## WORK INSTRUCTION
Find the line with "るにつれて来園者が増加します。" in the records below. Output exactly from there until after the line with "een extra luid", without pictures.

** STUDY MATERIAL follows **

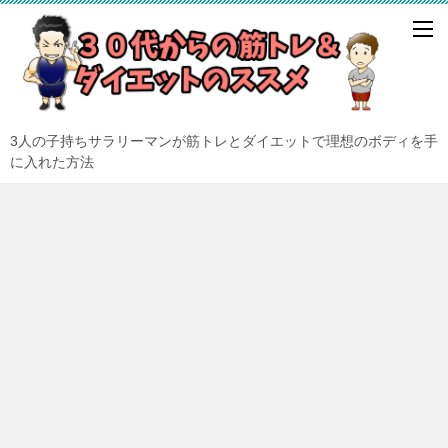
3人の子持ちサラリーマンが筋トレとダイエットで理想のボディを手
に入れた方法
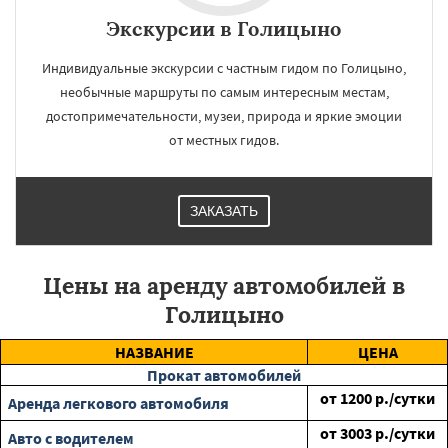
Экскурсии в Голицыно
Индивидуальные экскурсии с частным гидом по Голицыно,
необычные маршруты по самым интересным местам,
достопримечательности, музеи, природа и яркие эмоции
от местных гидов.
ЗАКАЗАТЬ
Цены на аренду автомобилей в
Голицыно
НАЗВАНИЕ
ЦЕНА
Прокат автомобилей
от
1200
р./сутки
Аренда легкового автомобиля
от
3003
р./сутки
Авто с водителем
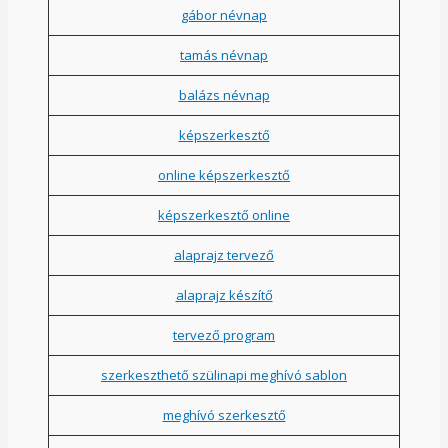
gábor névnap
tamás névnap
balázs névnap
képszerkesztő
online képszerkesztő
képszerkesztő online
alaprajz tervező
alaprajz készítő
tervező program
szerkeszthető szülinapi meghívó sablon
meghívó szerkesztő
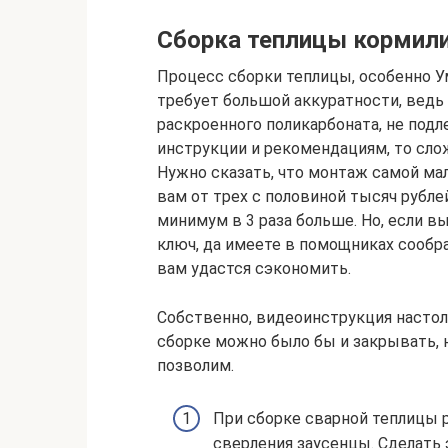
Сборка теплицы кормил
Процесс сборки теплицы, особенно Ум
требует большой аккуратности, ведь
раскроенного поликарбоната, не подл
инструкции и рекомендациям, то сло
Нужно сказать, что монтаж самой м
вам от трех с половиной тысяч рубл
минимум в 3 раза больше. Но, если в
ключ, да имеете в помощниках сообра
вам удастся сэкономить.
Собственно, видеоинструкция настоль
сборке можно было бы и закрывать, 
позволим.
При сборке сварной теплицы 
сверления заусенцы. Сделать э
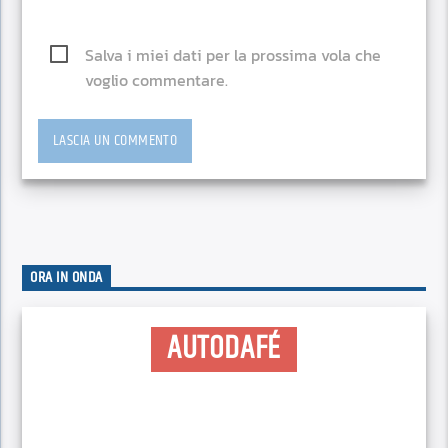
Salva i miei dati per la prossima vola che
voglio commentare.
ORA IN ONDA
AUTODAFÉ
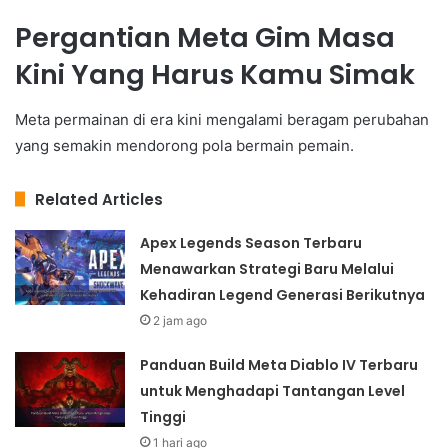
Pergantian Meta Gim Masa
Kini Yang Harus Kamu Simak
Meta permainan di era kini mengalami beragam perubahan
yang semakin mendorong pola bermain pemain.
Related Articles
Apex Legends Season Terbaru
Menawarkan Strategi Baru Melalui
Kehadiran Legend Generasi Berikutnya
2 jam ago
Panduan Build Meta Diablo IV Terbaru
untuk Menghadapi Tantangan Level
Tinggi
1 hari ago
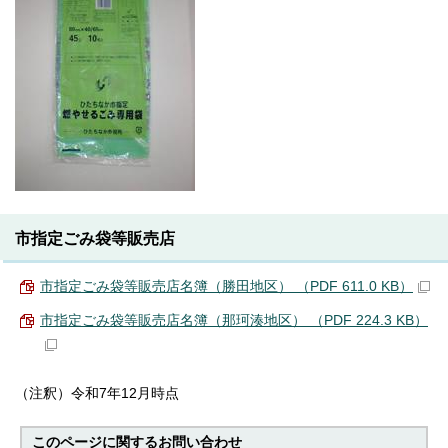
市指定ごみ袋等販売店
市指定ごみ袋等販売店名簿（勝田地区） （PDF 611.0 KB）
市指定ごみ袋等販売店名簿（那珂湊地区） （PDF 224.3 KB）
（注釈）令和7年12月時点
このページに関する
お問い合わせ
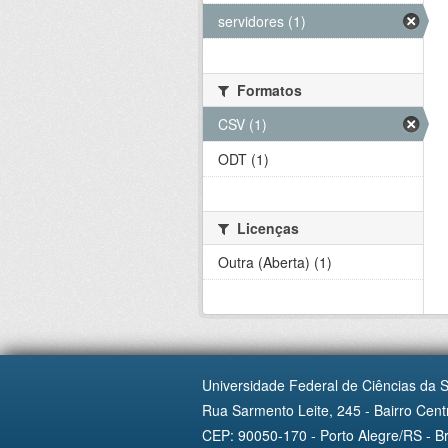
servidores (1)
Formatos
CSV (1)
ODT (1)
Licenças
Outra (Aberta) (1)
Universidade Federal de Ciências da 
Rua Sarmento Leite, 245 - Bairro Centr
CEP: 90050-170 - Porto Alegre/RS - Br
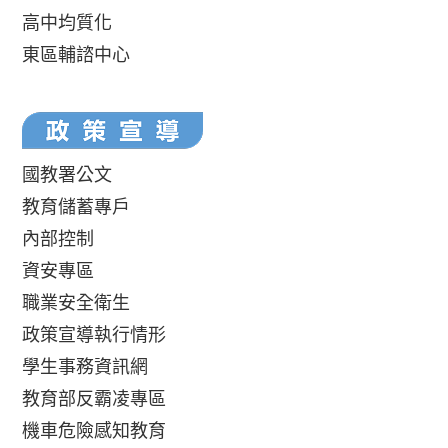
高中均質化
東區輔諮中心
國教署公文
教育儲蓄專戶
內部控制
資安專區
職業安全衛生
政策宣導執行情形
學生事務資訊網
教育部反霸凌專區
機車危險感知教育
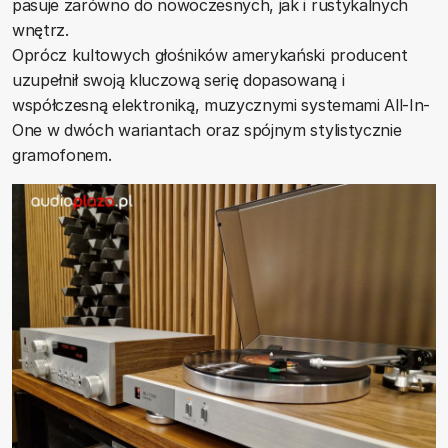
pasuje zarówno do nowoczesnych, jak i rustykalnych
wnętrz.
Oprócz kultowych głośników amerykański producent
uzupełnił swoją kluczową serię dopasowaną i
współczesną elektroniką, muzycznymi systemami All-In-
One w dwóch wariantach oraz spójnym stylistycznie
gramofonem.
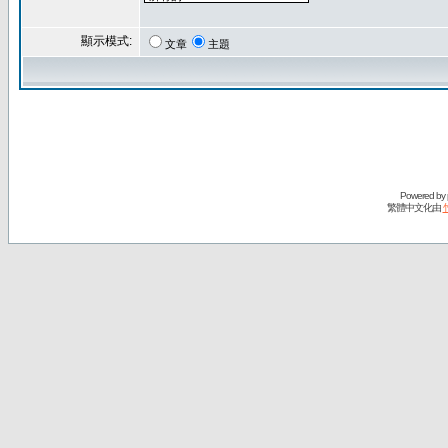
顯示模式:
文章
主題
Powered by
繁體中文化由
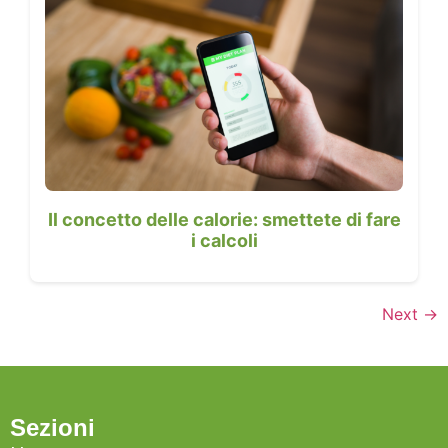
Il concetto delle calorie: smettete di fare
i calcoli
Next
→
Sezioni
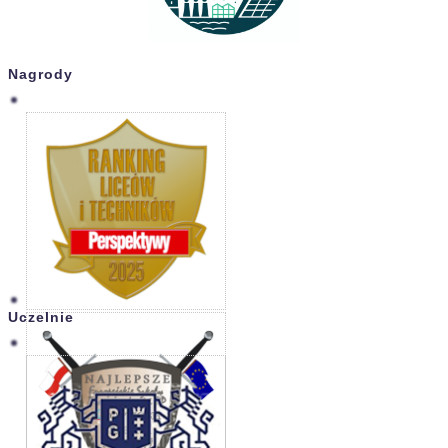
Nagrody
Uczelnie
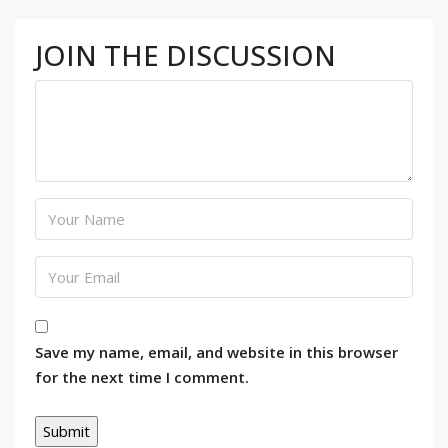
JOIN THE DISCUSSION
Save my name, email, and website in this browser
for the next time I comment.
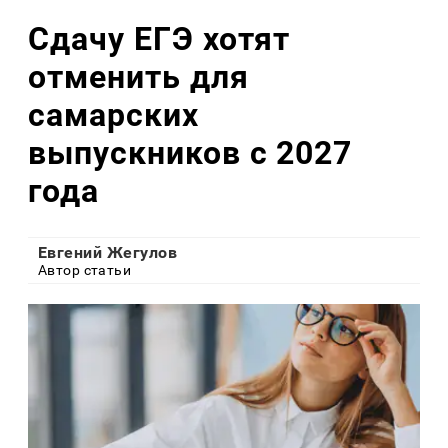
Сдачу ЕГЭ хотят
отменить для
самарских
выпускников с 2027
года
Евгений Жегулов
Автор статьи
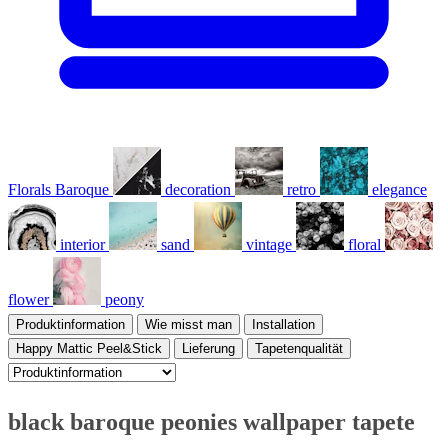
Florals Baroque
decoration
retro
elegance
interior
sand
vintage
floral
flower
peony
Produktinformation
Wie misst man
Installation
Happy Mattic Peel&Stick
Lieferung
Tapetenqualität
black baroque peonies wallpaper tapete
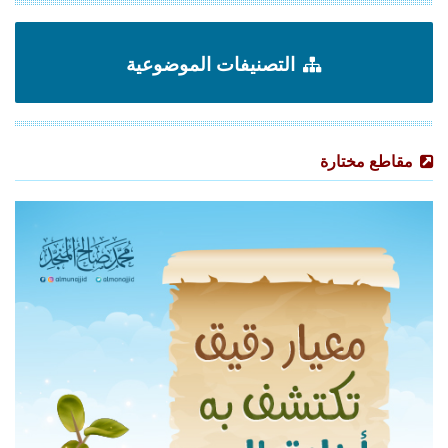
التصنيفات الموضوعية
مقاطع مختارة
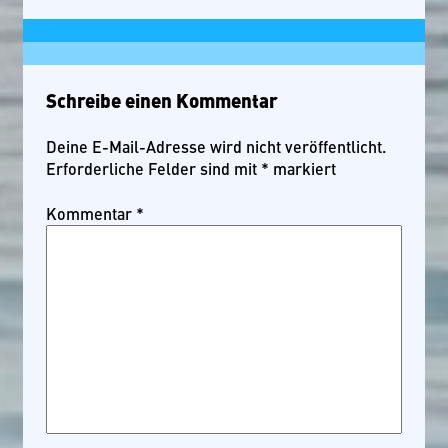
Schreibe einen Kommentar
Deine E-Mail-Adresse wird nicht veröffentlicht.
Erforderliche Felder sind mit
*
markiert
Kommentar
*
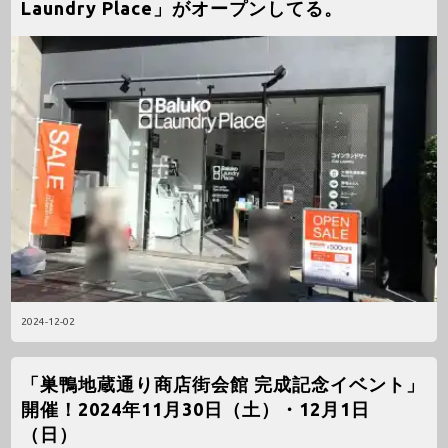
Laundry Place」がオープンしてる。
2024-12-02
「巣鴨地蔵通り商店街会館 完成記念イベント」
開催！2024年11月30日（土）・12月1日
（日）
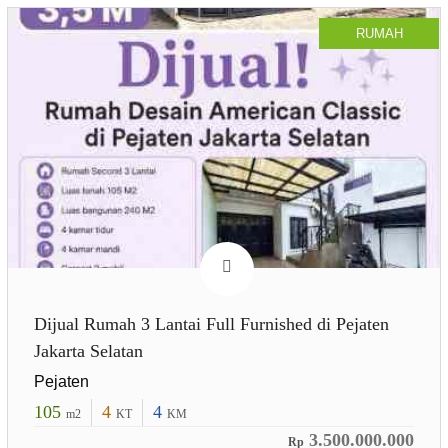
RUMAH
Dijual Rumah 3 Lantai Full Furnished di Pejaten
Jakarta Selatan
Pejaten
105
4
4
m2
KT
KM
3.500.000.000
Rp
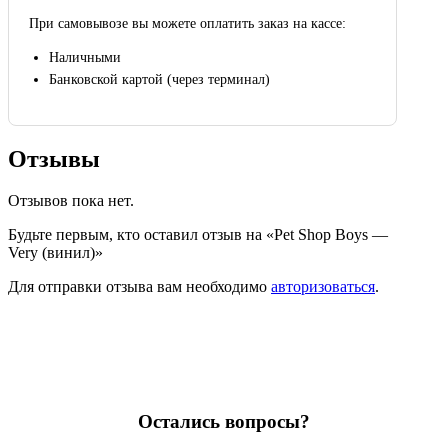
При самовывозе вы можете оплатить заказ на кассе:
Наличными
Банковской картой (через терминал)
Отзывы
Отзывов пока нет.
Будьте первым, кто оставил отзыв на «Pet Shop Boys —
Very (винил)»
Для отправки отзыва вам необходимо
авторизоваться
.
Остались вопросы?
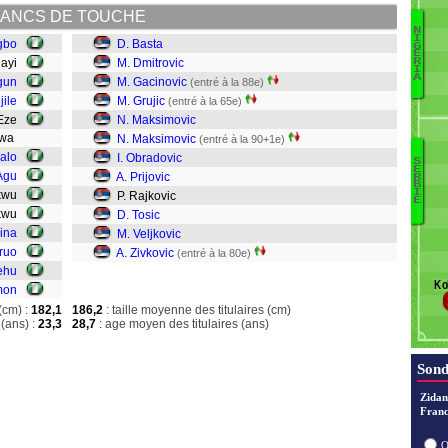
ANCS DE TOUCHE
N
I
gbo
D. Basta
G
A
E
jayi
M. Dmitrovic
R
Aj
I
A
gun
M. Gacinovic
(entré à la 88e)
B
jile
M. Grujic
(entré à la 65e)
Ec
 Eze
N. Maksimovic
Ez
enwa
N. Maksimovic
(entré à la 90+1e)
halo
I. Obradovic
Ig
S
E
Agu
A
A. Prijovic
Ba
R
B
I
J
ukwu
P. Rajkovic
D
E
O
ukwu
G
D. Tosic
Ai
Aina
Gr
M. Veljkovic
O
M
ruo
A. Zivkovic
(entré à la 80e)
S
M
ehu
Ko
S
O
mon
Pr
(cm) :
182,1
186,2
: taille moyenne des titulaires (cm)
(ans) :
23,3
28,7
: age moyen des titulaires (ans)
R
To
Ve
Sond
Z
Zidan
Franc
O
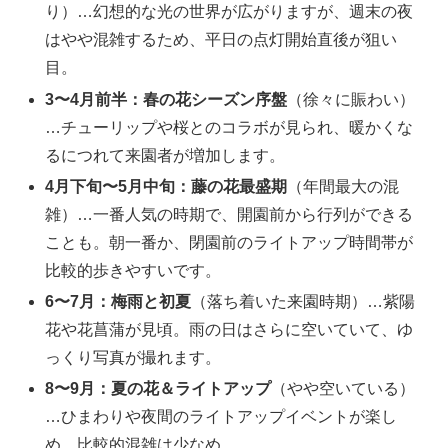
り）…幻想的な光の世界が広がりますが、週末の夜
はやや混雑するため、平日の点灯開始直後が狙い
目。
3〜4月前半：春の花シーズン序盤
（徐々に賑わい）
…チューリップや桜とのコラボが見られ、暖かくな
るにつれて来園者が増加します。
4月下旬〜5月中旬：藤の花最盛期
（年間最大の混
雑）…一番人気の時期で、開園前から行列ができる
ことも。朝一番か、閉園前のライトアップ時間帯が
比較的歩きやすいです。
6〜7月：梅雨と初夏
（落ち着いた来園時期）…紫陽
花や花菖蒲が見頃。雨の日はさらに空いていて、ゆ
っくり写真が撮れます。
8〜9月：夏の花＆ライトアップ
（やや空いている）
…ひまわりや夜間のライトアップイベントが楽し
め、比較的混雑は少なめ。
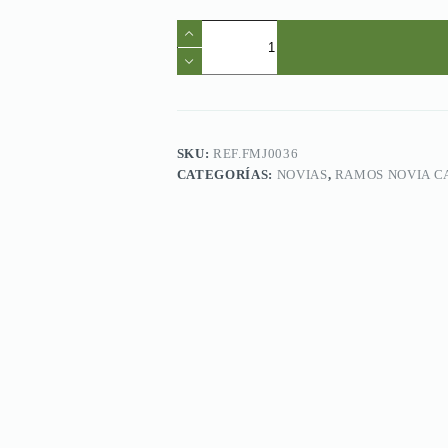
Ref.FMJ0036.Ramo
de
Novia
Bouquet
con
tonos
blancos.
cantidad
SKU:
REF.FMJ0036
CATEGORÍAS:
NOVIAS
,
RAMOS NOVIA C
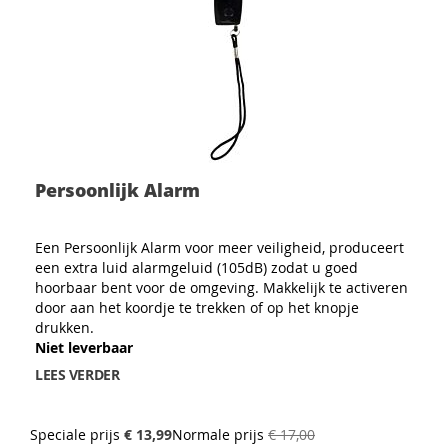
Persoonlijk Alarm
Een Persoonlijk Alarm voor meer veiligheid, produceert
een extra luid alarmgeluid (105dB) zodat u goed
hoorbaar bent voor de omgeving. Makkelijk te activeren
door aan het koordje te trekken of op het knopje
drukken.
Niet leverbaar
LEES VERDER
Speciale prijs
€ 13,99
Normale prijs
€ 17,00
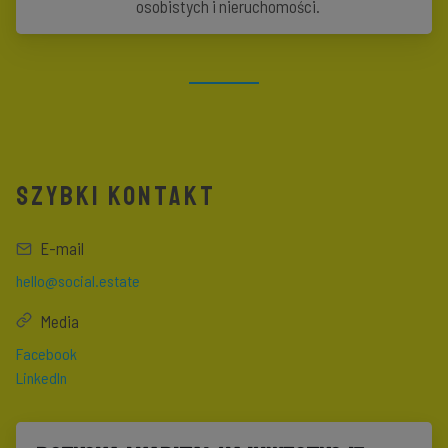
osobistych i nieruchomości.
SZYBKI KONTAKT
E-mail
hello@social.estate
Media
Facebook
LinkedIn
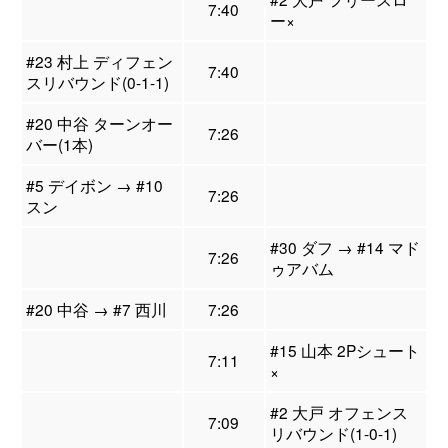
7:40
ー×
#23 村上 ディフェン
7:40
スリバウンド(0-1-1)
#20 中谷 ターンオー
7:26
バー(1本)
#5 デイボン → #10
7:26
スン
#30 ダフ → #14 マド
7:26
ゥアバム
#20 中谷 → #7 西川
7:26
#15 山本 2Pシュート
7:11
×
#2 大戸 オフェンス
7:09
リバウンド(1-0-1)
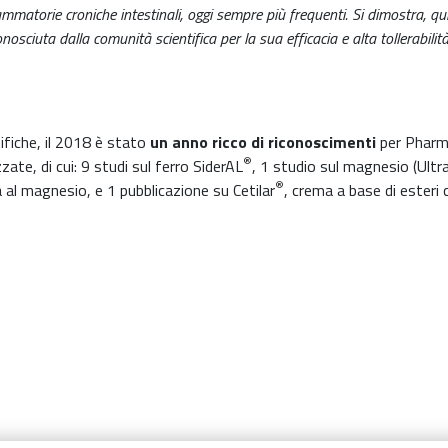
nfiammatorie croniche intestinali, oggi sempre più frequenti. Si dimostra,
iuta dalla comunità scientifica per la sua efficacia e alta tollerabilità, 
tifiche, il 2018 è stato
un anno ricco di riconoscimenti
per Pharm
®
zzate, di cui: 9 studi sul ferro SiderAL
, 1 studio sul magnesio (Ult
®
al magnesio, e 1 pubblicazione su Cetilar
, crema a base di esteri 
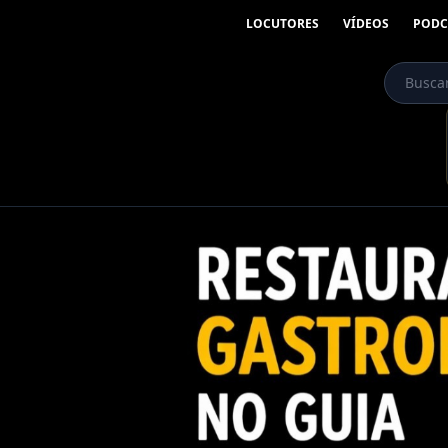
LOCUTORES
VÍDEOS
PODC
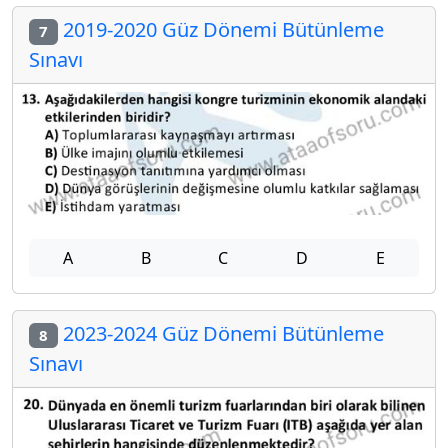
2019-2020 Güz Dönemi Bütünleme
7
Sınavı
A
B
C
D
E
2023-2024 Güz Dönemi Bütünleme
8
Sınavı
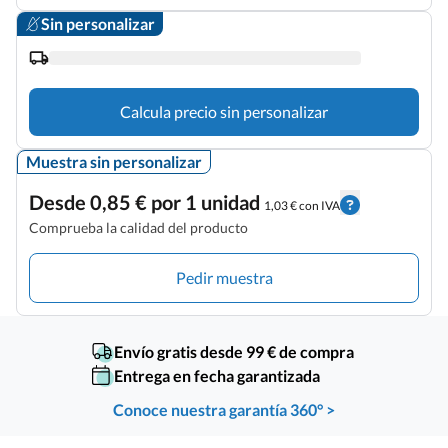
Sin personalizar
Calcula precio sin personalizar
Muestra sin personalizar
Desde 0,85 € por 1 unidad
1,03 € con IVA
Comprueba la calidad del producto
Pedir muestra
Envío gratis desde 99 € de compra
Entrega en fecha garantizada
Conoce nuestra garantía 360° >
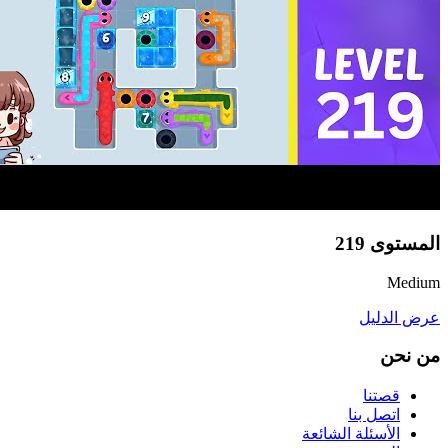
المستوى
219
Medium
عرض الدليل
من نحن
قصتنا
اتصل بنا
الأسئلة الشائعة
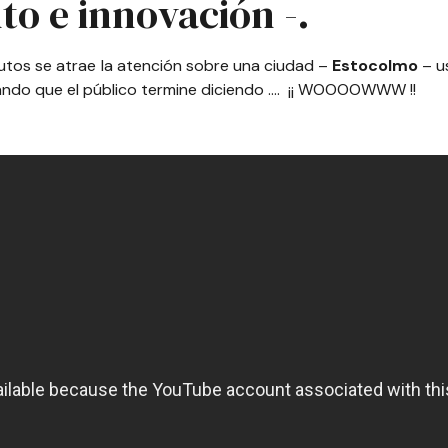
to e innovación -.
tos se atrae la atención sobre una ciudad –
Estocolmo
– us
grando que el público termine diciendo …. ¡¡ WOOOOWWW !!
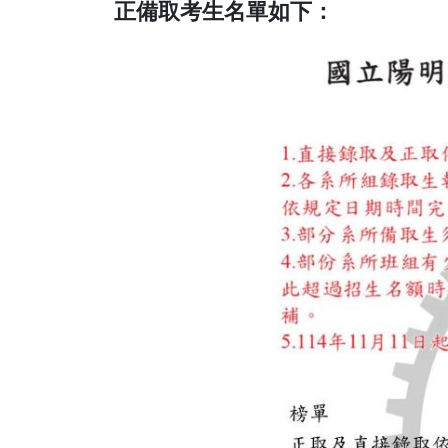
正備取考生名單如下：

** End of STUDY MATERIAL **

## COMPLETED EXERCISE
るにつれて来園者が増加します。
4月下旬〜5月中旬：藤の花最盛期
（年間最大の混
雑）…一番人気の時期で、開園前から行列ができる
ことも。朝一番か、閉園前のライトアップ時間帯が
比較的歩きやすいです。
6〜7月：梅雨と初夏
（落ち着いた来園時期）…紫陽
花や花菖蒲が見頃。雨の日はさらに空いていて、ゆ
っくり写真が撮れます。
8〜9月：夏の花＆ライトアップ
（やや空いている）
…ひまわりや夜間のライトアップイベントが楽し
め、比較的混雑は少なめ。
Ref.FMJ0036.Ramo
de
Novia
Bouquet
con
tonos
blancos.
cantidad
SKU:
REF.FMJ0036
CATEGORÍAS:
NOVIAS
,
RAMOS NOVIA C
Persoonlijk Alarm
Een Persoonlijk Alarm voor meer veiligheid, produceert
een extra luid alarmgeluid (105dB) zodat u goed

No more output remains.